El tubo del rollo de papel higiénico tiene múltiples aplicaciones domésticas:

  • Uno de los usos más populares es como organizador de cables. Enrollarlos y colocarlos dentro de un tubo de cartón evita que se mezclen y se dañen. Incluso se pueden etiquetar los tubos para identificar rápidamente cada cable. Si se guardan en una caja, el resultado es un sistema de organización sencillo, visual y muy económico.
  • El cartón es biodegradable, por lo que se puede utilizar como pequeño recipiente para germinar semillas. Se rellena con tierra, se coloca la semilla y, cuando la planta comienza a crecer, se puede trasplantar directamente al suelo con el tubo incluido. Con el tiempo, el cartón se descompone de forma natural.
  • En cajones donde se guardan cuchillos, destornilladores u otras herramientas, el tubo de cartón puede servir como funda protectora improvisada. Se corta longitudinalmente y se adapta al tamaño del objeto, reduciendo el riesgo de cortes accidentales.
  • Colocados en vertical dentro de una caja o pegados entre sí, pueden funcionar como compartimentos para lápices, bolígrafos o brochas de maquillaje. Pintados o forrados con papel decorativo, incluso pueden integrarse como elemento estético.

El tubo del rollo de papel higiénico es un ejemplo perfecto de cómo un objeto cotidiano puede adquirir un nuevo valor con un poco de ingenio y creatividad. Así, la próxima vez que se termine un rollo de papel higiénico, quizá merezca la pena pensarlo dos veces antes de tirarlo.

Trucos con objetos cotidianos

Lejos de ser simples restos orgánicos, las cáscaras de huevo son un recurso natural muy versátil. Trituradas, se pueden utilizar como abono para plantas, ya que aportan calcio al suelo y ayudan a fortalecer raíces y tallos. También sirven como pequeño drenaje en macetas, colocándolas en el fondo para mejorar la filtración del agua.

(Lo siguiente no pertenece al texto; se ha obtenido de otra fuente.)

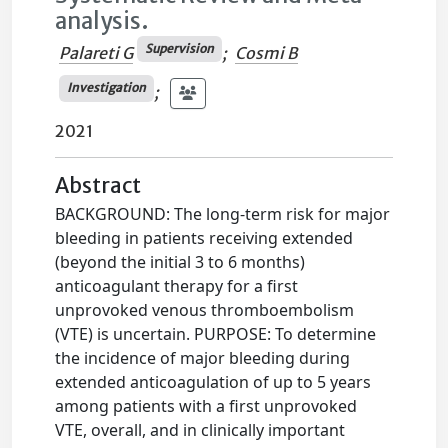
analysis.
Supervision
Palareti G
;
Cosmi B
Investigation
;
2021
Abstract
BACKGROUND: The long-term risk for major
bleeding in patients receiving extended
(beyond the initial 3 to 6 months)
anticoagulant therapy for a first
unprovoked venous thromboembolism
(VTE) is uncertain. PURPOSE: To determine
the incidence of major bleeding during
extended anticoagulation of up to 5 years
among patients with a first unprovoked
VTE, overall, and in clinically important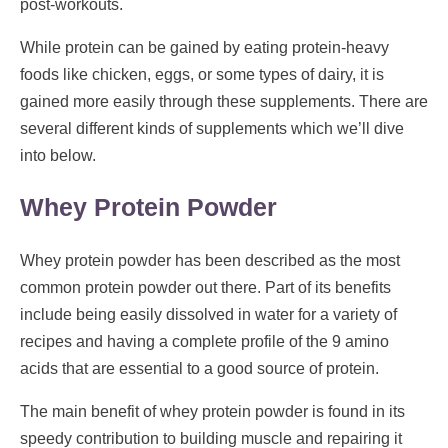
post-workouts.
While protein can be gained by eating protein-heavy
foods like chicken, eggs, or some types of dairy, it is
gained more easily through these supplements. There are
several different kinds of supplements which we’ll dive
into below.
Whey Protein Powder
Whey protein powder has been described as the most
common protein powder out there. Part of its benefits
include being easily dissolved in water for a variety of
recipes and having a complete profile of the 9 amino
acids that are essential to a good source of protein.
The main benefit of whey protein powder is found in its
speedy contribution to building muscle and repairing it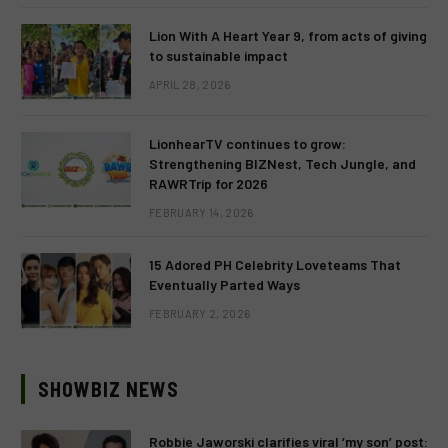
Lion With A Heart Year 9, from acts of giving
to sustainable impact
APRIL 28, 2026
LionhearTV continues to grow:
Strengthening BIZNest, Tech Jungle, and
RAWRTrip for 2026
FEBRUARY 14, 2026
15 Adored PH Celebrity Loveteams That
Eventually Parted Ways
FEBRUARY 2, 2026
SHOWBIZ NEWS
Robbie Jaworski clarifies viral ‘my son’ post:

Los posos de café también tiene múltiples usos. Sirven como abono para plantas, especialmente para aquellas que prefieren suelos ligeramente ácidos. Además, ayudan a neutralizar olores si se colocan en un pequeño recipiente dentro de la nevera o el armario.

Mientras, los envases de conservas, mermeladas o legumbres se pueden convertir en recipientes para almacenar arroz, pasta o frutos secos, ayudando a mantener la despensa organizada. En el baño funcionan como organizadores de algodones o bastoncillos, y en el escritorio, como portalápices.